Soon he found himself in the dark room and enjoyed it. It wasn’t long before he was shooting house fires and car wrecks and selling them to the newspaper for $2.50 each.

“I didn’t have any formal journalism experience,” Shrubshell said. “I couldn’t string two sentences together but I could take pictures. I basically learned photography by shooting hundreds and hundreds of rolls of black and white film and reading everything I could on photography.”

Four months after he took the famous McElroy photo, Shrubshell became a full time news photographer at the Arkansas City, Kansas Traveler. While working full time, he obtained an associates degree in journalism at a junior college.

After working nearly ten years at the Traveler, Shrubshell moved on to newspapers in Hutchinson, Kansas and Cape Girardeau, Missouri. But he wanted to get closer to his Maryville roots. Each November, when he would drive to northwest Missouri to hunt deer, Shrubshell would stop at the Columbia Daily Tribune to inquire about openings. In 1998, there was one.

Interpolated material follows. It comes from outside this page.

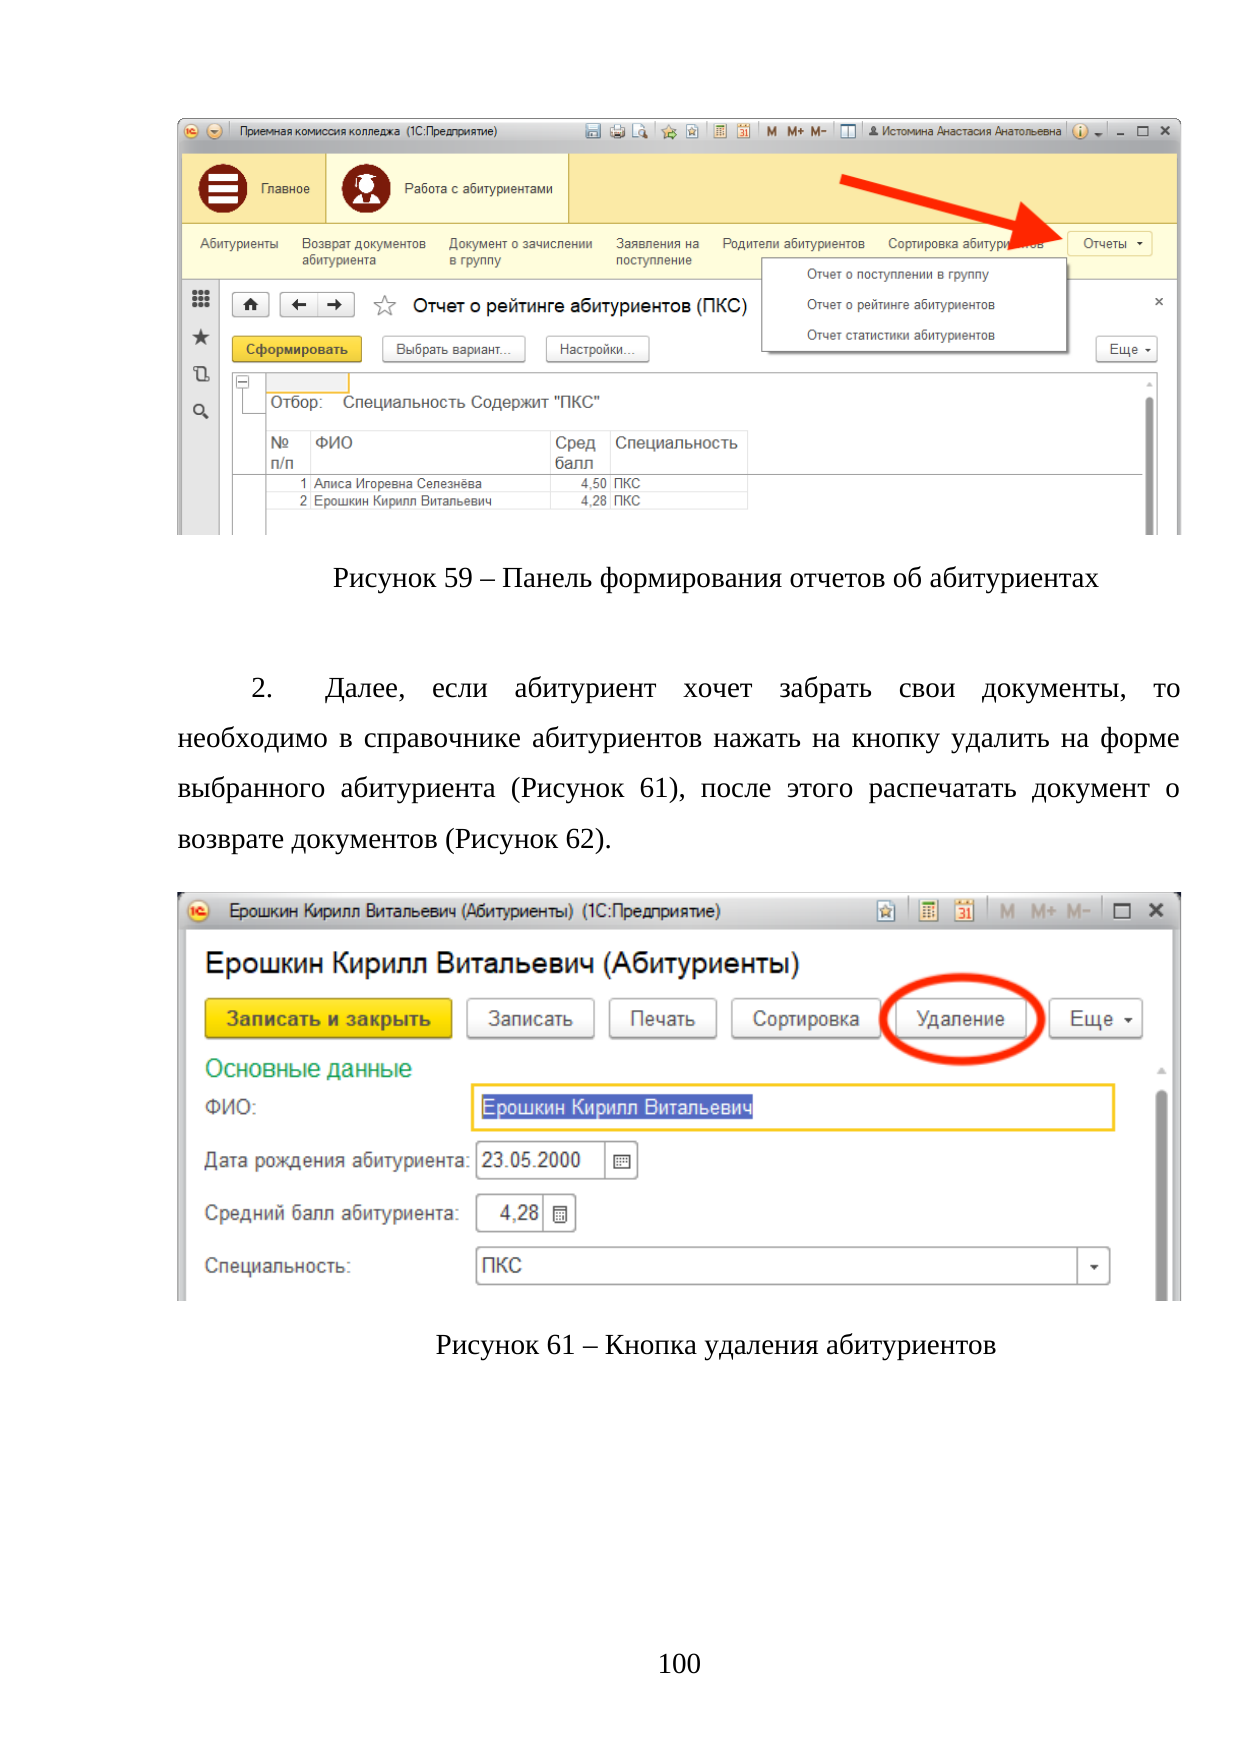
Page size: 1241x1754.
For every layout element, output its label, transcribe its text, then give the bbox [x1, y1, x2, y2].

“Nobody worked harder than he did,” said Jim Robertson, who was managing editor at the time. “The magic about ‘Shrubby’ he was always there. He lived with a police scanner. I think he beat the cops there sometimes.

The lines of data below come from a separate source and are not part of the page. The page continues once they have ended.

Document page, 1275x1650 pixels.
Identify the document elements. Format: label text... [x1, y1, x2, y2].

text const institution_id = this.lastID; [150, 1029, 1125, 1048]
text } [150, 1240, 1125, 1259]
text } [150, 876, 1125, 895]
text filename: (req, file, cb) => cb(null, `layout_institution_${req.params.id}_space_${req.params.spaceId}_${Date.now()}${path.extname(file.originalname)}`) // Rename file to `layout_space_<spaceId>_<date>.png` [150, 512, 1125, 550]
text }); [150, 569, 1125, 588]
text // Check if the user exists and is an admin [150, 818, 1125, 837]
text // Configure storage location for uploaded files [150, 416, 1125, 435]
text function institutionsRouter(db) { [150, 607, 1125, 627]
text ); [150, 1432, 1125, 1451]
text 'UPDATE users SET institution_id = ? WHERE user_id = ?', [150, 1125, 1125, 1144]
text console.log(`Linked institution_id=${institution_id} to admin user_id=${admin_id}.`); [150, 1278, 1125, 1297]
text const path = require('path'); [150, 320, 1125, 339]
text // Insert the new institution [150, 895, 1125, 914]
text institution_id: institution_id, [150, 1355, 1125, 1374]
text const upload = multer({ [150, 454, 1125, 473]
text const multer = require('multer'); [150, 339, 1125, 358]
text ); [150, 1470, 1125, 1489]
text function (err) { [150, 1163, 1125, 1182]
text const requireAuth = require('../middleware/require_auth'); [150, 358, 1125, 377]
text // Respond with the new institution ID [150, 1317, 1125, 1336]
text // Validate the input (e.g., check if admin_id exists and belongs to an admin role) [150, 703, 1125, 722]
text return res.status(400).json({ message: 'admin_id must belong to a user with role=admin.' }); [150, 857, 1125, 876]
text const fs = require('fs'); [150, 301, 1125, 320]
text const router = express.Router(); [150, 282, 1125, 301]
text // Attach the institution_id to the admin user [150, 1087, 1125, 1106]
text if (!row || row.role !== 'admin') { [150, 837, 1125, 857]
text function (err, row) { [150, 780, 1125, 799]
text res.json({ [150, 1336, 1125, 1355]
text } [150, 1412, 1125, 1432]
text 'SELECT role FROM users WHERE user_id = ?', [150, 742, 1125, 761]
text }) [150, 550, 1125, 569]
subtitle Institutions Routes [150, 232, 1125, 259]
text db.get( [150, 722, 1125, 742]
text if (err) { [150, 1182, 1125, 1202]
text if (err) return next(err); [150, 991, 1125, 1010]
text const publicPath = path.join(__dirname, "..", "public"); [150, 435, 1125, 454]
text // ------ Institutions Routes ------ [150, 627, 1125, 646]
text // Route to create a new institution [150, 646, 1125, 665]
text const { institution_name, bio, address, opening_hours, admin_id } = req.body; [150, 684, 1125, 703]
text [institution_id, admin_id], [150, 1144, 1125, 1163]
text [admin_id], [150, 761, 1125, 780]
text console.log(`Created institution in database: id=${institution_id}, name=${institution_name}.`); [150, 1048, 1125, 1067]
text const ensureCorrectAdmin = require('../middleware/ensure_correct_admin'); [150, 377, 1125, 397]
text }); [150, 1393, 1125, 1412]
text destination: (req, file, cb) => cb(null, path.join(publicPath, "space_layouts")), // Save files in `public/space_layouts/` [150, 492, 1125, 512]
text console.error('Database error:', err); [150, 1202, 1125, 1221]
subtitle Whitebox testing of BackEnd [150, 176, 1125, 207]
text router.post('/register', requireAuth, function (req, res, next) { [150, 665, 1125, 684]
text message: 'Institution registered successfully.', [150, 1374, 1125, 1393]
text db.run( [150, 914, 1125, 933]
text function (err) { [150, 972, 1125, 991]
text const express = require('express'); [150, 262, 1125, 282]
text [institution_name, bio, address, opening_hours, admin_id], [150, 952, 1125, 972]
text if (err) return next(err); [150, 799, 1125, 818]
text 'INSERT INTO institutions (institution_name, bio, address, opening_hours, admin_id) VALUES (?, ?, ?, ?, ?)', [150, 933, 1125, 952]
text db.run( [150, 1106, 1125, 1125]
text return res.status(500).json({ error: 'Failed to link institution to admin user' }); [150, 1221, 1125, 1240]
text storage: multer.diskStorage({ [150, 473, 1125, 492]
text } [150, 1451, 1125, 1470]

“He knew all the cops. And they knew him,” Robertson said. “I think he probably got some consideration that other newer guys didn’t get. He was a great community photographer.”

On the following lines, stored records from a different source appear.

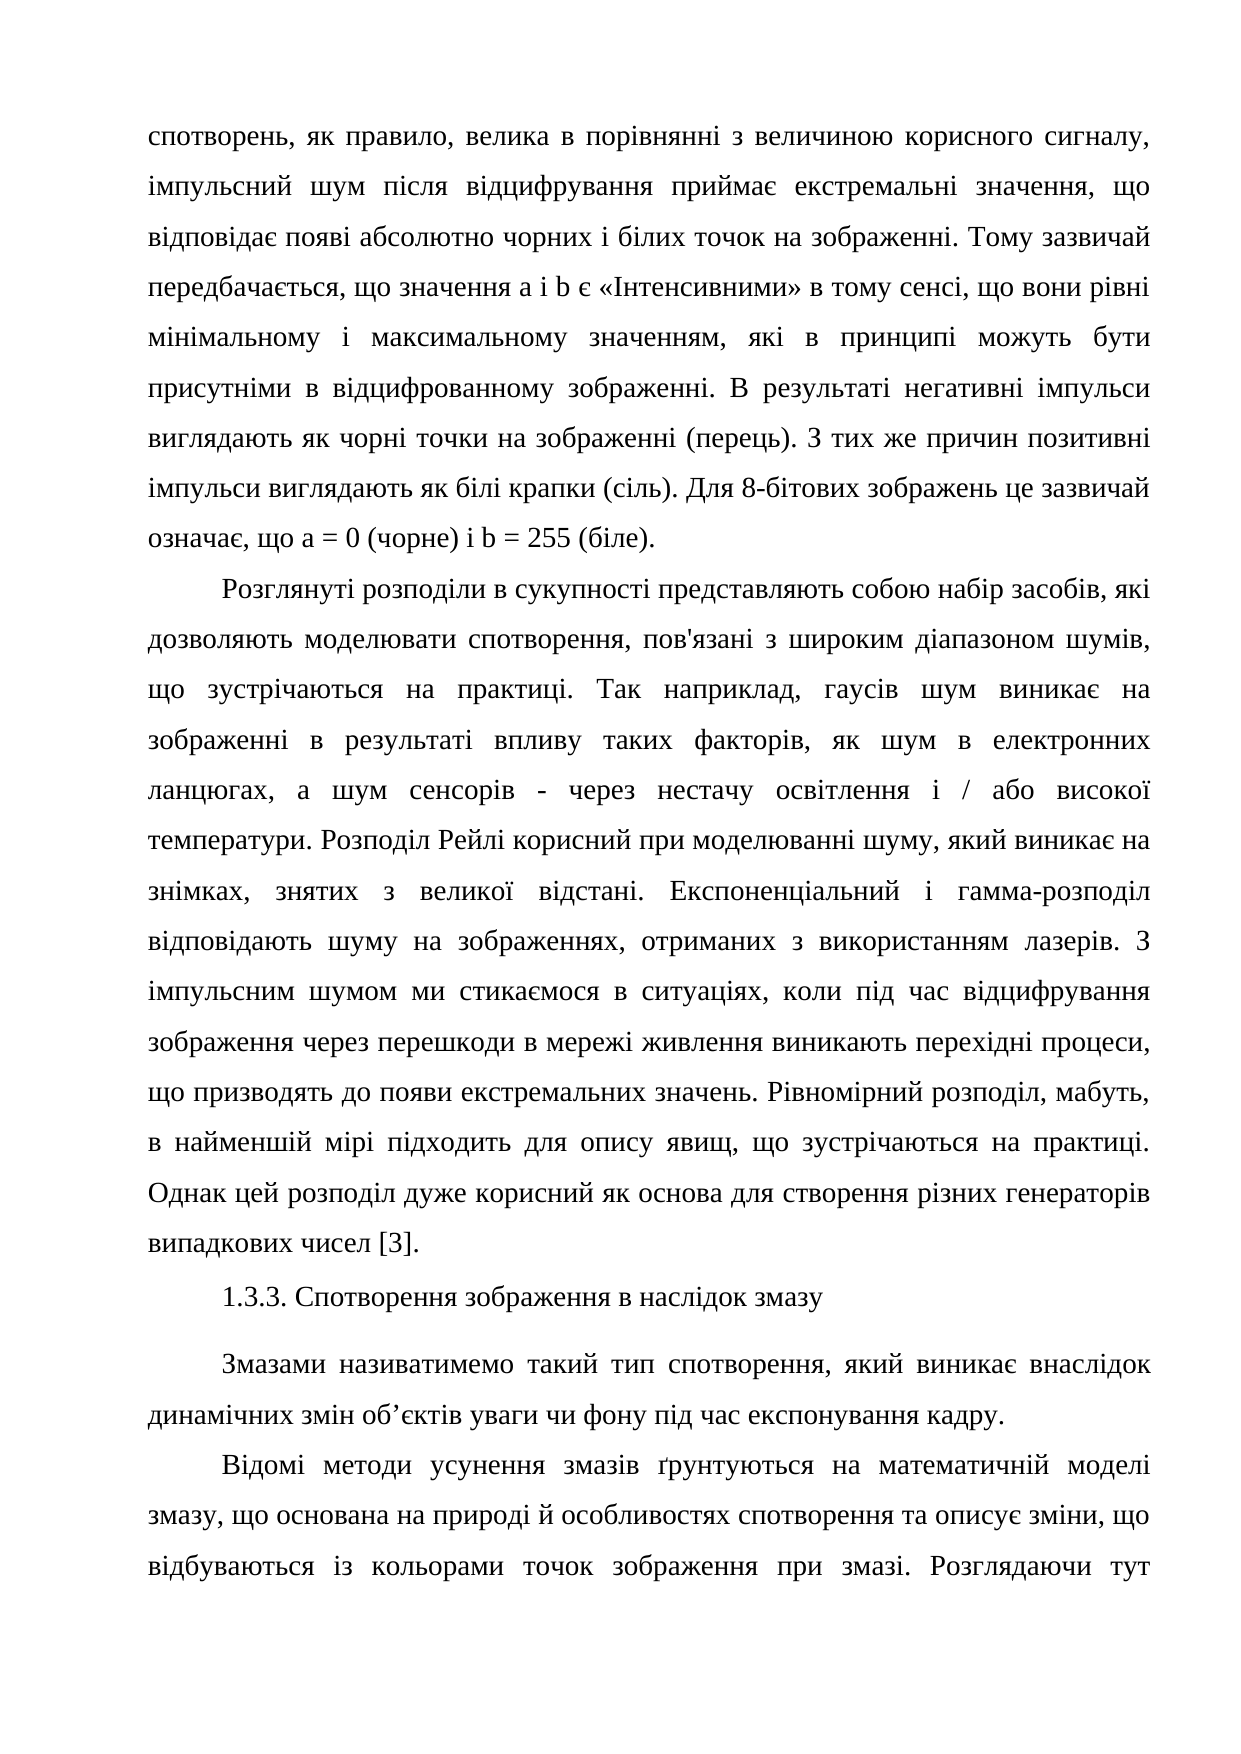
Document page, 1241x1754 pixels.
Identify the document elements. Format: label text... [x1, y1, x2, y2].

text Змазами називатимемо такий тип спотворення, який виникає внаслідок динамічних змін об’єктів уваги чи фону під час експонування кадру. [148, 1347, 1152, 1430]
subtitle 1.3.3. Спотворення зображення в наслідок змазу [148, 1279, 1152, 1313]
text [148, 118, 1152, 554]
text Розглянуті розподіли в сукупності представляють собою набір засобів, які дозволяють моделювати спотворення, пов'язані з широким діапазоном шумів, що зустрічаються на практиці. Так наприклад, гаусів шум виникає на зображенні в результаті впливу таких факторів, як шум в електронних ланцюгах, а шум сенсорів - через нестачу освітлення і / або високої температури. Розподіл Рейлі корисний при моделюванні шуму, який виникає на знімках, знятих з великої відстані. Експоненціальний і гамма-розподіл відповідають шуму на зображеннях, отриманих з використанням лазерів. З імпульсним шумом ми стикаємося в ситуаціях, коли під час відцифрування зображення через перешкоди в мережі живлення виникають перехідні процеси, що призводять до появи екстремальних значень. Рівномірний розподіл, мабуть, в найменшій мірі підходить для опису явищ, що зустрічаються на практиці. Однак цей розподіл дуже корисний як основа для створення різних генераторів випадкових чисел [3]. [148, 571, 1152, 1258]
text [148, 1447, 1152, 1581]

Shrubshell would patrol Columbia’s streets, parks and the university campuses scouting prospects for a feature photo. He sought out homeless people, befriended them and managed to photograph them in their camp.

One photo shows two men, Rick and Jimbo, in the hovel they had built out of plywood in a wooded area near the intersection of U.S. 63 and I-70. Shrubshell got the picture after drinking a beer with the two men.

“They started laughing just because I took a drink with them,” Shrubshell said. “I was in with them right then.”

Free Don Shrubshell

In January 2005, Columbia police officer Molly Bowden was fatally shot by a motorist during a traffic stop. Shrubshell arrived on the scene and was doing his job, when police expanded the size of the crime scene and erected yellow police tape behind him. A police officer tackled Shrubshell and arrested him for being inside the crime scene boundary.

Police confiscated Shrubshell’s equipment, which was later delivered to the Tribune’s offices. A newspaper columnist had a t-shirt made up with the words “Free Don Shrubshell.” The charges were eventually dropped. Bowden’s family later thanked Shrubshell for a photo he captured of an officer saluting Bowden during a public visitation in the Mizzou Arena.

 Years of experience gave Shrubshell confidence to know what it takes to create a remarkable photo. When Willie Nelson came to Columbia in 2009 to perform at a downtown festival, Shrubshell talked Nelson’s stage manager into allowing him to use a stepladder to capture an image from behind the performer with a packed crowd watching.

While on assignments for the Tribune in Columbia, Shrubshell would sometimes encounter students from the University of Missouri’s School of Journalism. “It’s not too late to change your major,” Shrubshell would advise them.

Shrubshell has a son, Brody, 22, who is on his second tour as a wheeled vehicle mechanic in the U.S. Army. “I don’t think I would tell my son to go into journalism,” Shrubshell said. Now that he’s unemployed, Shrubshell says he might seek part time work different from journalism or photography.

After a lifetime of hunting news pictures, Shrubshell searches for words that describe these two concurrent developments: a journalistic honor and a forced departure from his craft. He realizes that the opportunity to choose a career path like he did might no longer exist.

“People were photographed because life happened to them,” Shrubshell said. “Documenting people in a small town is important, but that’s not happening. There’s always going to be journalism but it’s changed a lot. And it’s sad.”
Will there be news photographers in the future to be inducted into a Hall of Fame? With Shrubshell gone, the Tribune’s remaining reporters take photos with their cell phones.   

Terry Ganey is a former St. Louis Post-Dispatch investigative reporter and former St. Louis editor for Gateway Journalism Review.